About me: I'm 42 and added another gherkin to our pickle party of a family. My husband Chuck, our 9-year-old Junior, our 6-year-old Everett, our toddler and I live in a town in Connecticut I affectionately call Mulletville Lite (aka my childhood hometown). My friends call me Nutjob, and they're right. In my husband's spare time he dresses up as a Viking and chases ghosts (and I'm the nutjob?). When I'm not busy working as a graphic designer, I lie in a ball in the corner.
Wednesday, February 23, 2011
Questions to which I just don't have the answers
Mrs. Mullet: "Junior, look! It's Mrs. Butterworth. She came to our house to give you syrup for your pancakes!"
Junior (eyes bulging): "Who is she? Does she have friends? Where does she live? Is she syrup? Is that syrup? Where are her eyes?"
Mrs. Mullet: "She's like Santa, except she gives kids syrup. For their pancakes and waffles. Isn't that neat?"
Junior: "Who is her mommy? Are you her mommy? Can she talk? Why isn't she talking?"
Mrs. Mullet: "She, um, talks in syrup. It pours out of her mouth."
Junior (growing agitated): "Is it blood? Do forks hurt her? Why won't she talk to me? Does she live with us? I can't see her mouth."

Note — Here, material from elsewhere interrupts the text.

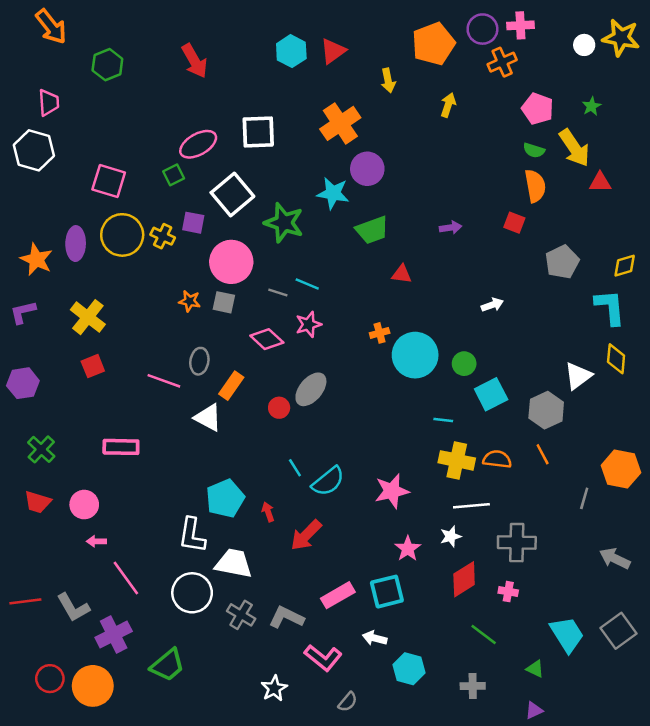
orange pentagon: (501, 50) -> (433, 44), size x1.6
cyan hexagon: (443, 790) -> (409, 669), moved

Mrs. Mullet: "Sweetie, Mrs. Butterworth's mouth is right here. Listen, she's talking. Hello, Junior! May I put some of my delicious syrup on your pancakes?"
Junior (having mild panic attack): "I can't see her eyes! Why does she have two faces? Her head is sticky! Is it syrup? Is her head syrup? Am I syrup?"

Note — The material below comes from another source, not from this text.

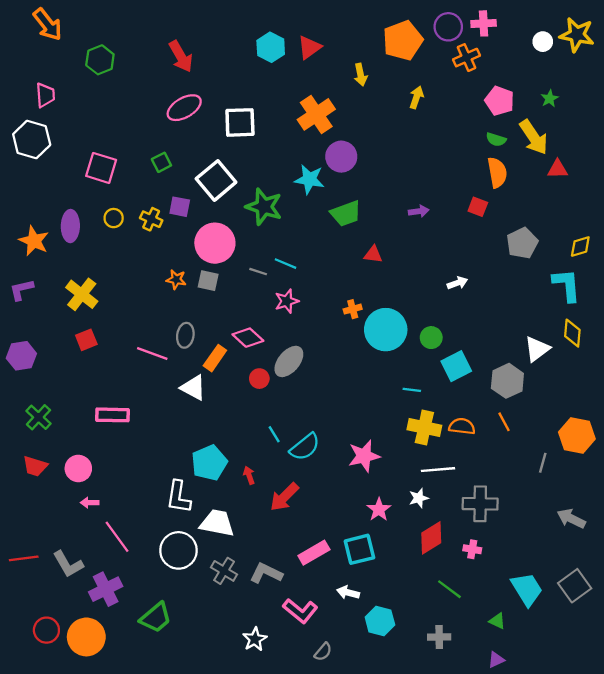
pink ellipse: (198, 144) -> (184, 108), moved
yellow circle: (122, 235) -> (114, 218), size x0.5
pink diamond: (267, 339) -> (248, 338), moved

Mrs. Mullet: "No, honey. Just Mrs. Butterworth and her, er, family. Eat your pancakes, okay?"
Junior: "Where are they? Do they live with us? I can't see them."
Mrs. Mullet: "Junior, she's a sweet little syrup woman. I don't know where her family is." [Bangs head on table]
Junior: "I can't see them, Mommy."
Mrs. Mullet: "I know. I know. Say goodbye to Mrs. Butterworth, okay? Goodbye, Junior!" [Puts Mrs. Butterworth in cabinet. Gets vodka bottle and takes swig]
Junior: "Is that where she lives? Is it? Is she alone?"
Mrs. Mullet: "Yes, sweetie." [Slumping to floor] Dear God, yes."